Митрополит между тем продолжал говорить с великим князем о том, как было бы желательно, чтобы владыкой стал святой Сергий, и почему именно.
— Да окромя отца Сергия кому и быть? — вставил своё слово Митяй.
И стал расхваливать добродетели преподобного, его святую жизнь; говорил, что и его, Митяя, тянет к такой же затворнической и подвижнической жизни.
XII. ТОРЖЕСТВО СВИДРИБОЙЛА
Князь тверской принял с распростёртыми объятиями Некомата, привёзшего ему ханский ярлык на великое княжение.
Он сделал Суровчанина своим боярином и первым советником, подарил вотчину и снабдил казною.

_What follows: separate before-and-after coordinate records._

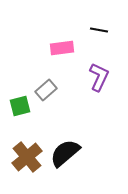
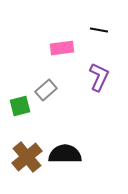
black semicircle: moved 1 px down; rotated 40 degrees clockwise
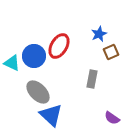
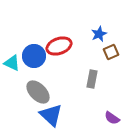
red ellipse: rotated 40 degrees clockwise
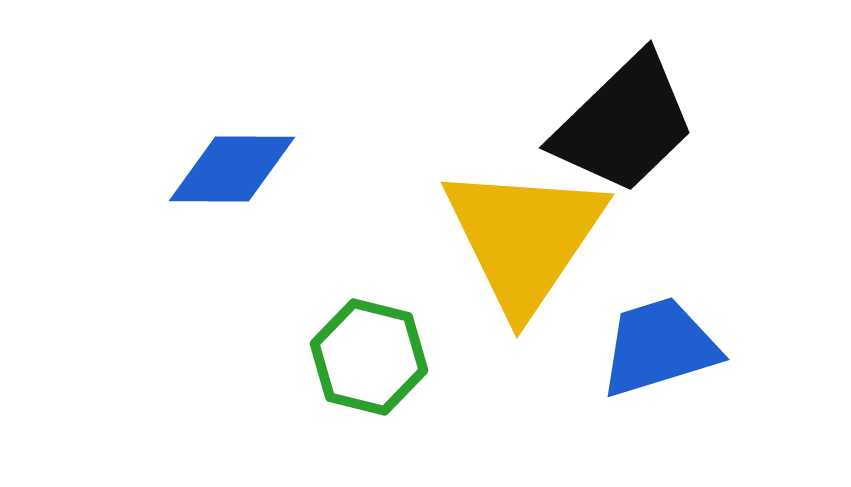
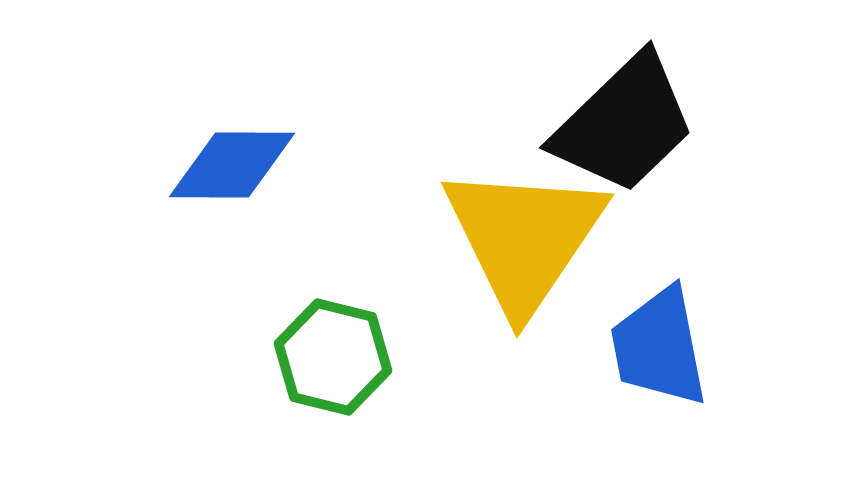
blue diamond: moved 4 px up
blue trapezoid: rotated 84 degrees counterclockwise
green hexagon: moved 36 px left
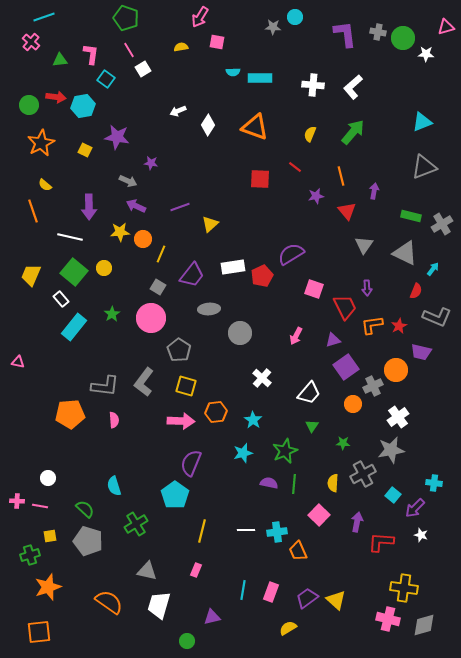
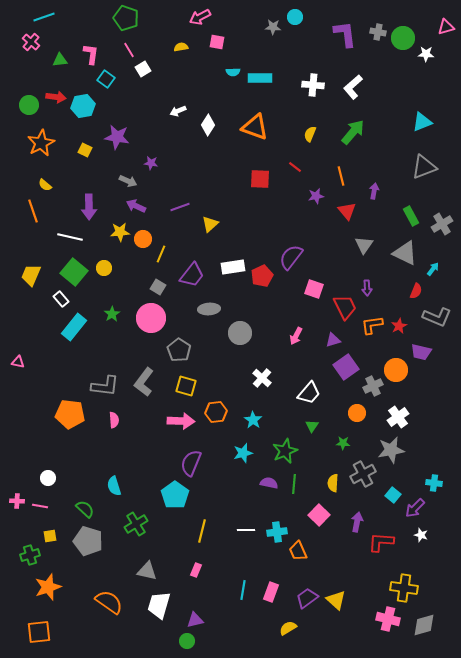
pink arrow at (200, 17): rotated 30 degrees clockwise
green rectangle at (411, 216): rotated 48 degrees clockwise
purple semicircle at (291, 254): moved 3 px down; rotated 20 degrees counterclockwise
orange circle at (353, 404): moved 4 px right, 9 px down
orange pentagon at (70, 414): rotated 12 degrees clockwise
purple triangle at (212, 617): moved 17 px left, 3 px down
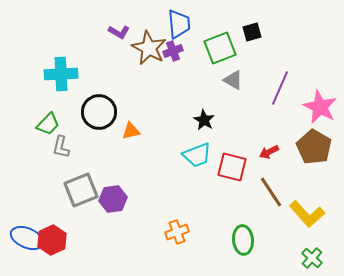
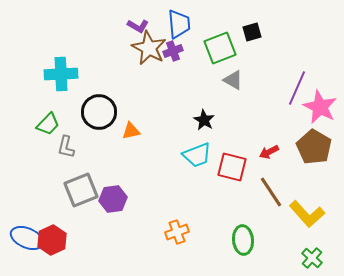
purple L-shape: moved 19 px right, 6 px up
purple line: moved 17 px right
gray L-shape: moved 5 px right
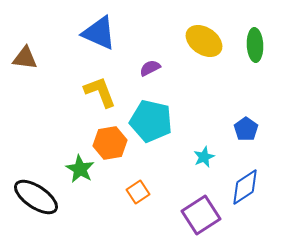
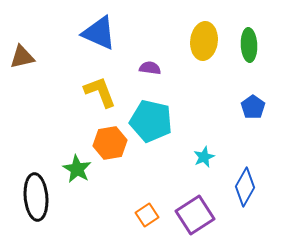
yellow ellipse: rotated 63 degrees clockwise
green ellipse: moved 6 px left
brown triangle: moved 3 px left, 1 px up; rotated 20 degrees counterclockwise
purple semicircle: rotated 35 degrees clockwise
blue pentagon: moved 7 px right, 22 px up
green star: moved 3 px left
blue diamond: rotated 27 degrees counterclockwise
orange square: moved 9 px right, 23 px down
black ellipse: rotated 51 degrees clockwise
purple square: moved 6 px left
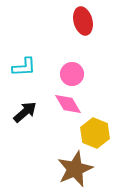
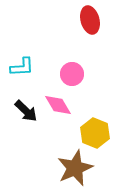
red ellipse: moved 7 px right, 1 px up
cyan L-shape: moved 2 px left
pink diamond: moved 10 px left, 1 px down
black arrow: moved 1 px right, 1 px up; rotated 85 degrees clockwise
brown star: moved 1 px up
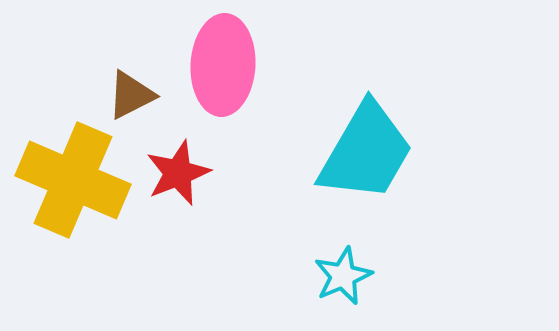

Но Некомат мало радовался княжеской милости. Его и совесть мучила, да и всё устраивалось не так, как ему хотелось.
Быть боярином у Михаила Александровича — это значит вместе с ним вступать в битвы, командовать полками, а Суровчанин вообще был мало склонен к ратному делу. Вотчинка, подаренная князем, была не из важных и находилась вблизи московского рубежа, так что в случае войны Твери с Москвой должна была подвергнуться разорению от войск великого князя.
Некомат ожидал спокойной и «сладкой» жизни, а вышло не то.
Князь Михаил Александрович остался довольно равнодушным к тому, что хан задержал у себя Вельяминова. Главное, ярлык на великое княжение удалось получить.
А какая судьба постигла Ивана Васильевича, — это князя мало интересовало.
К тому же голова его была занята иным.
Он теперь раздумывал, дожидаться ли войск Ольгерда и Мамая или самому начать войну с Москвой до их прихода:
Благоразумие требовало дождаться их.